→ PROBLEM REQUIREMENTS
Lines from the one containing "la star de Spider-Man, ne referait" through the final line of the data, restated word for word and free of pictures, make up the whole answer.

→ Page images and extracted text
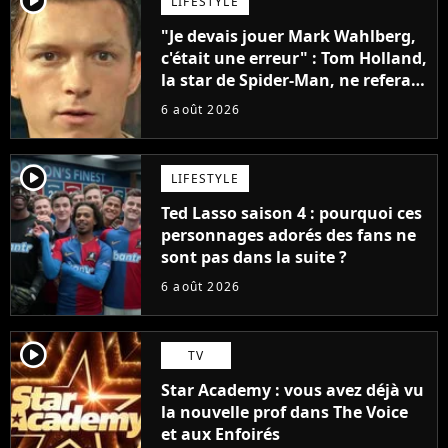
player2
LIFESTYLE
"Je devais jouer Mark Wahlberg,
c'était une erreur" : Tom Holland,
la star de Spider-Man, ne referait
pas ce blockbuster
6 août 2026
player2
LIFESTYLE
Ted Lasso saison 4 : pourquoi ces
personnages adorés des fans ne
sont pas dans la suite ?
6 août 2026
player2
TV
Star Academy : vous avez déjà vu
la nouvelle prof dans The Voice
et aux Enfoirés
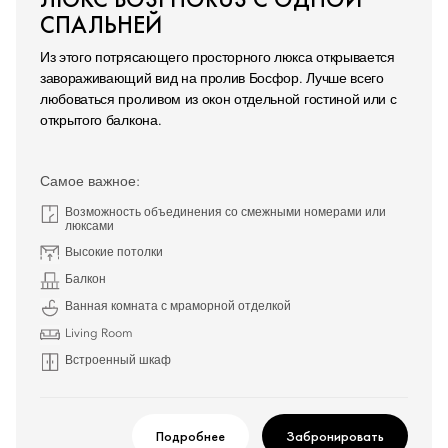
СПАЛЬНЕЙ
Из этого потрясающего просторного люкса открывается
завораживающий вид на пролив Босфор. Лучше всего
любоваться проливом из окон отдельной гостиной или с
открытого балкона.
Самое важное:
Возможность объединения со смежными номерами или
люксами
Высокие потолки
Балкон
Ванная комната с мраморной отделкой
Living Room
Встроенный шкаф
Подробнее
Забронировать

→ SOLUTION TO THIS TASK
la star de Spider-Man, ne referait
pas ce blockbuster
6 août 2026
player2
LIFESTYLE
Ted Lasso saison 4 : pourquoi ces
personnages adorés des fans ne
sont pas dans la suite ?
6 août 2026
player2
TV
Star Academy : vous avez déjà vu
la nouvelle prof dans The Voice
et aux Enfoirés
СПАЛЬНЕЙ
Из этого потрясающего просторного люкса открывается
завораживающий вид на пролив Босфор. Лучше всего
любоваться проливом из окон отдельной гостиной или с
открытого балкона.
Самое важное:
Возможность объединения со смежными номерами или
люксами
Высокие потолки
Балкон
Ванная комната с мраморной отделкой
Living Room
Встроенный шкаф
Подробнее
Забронировать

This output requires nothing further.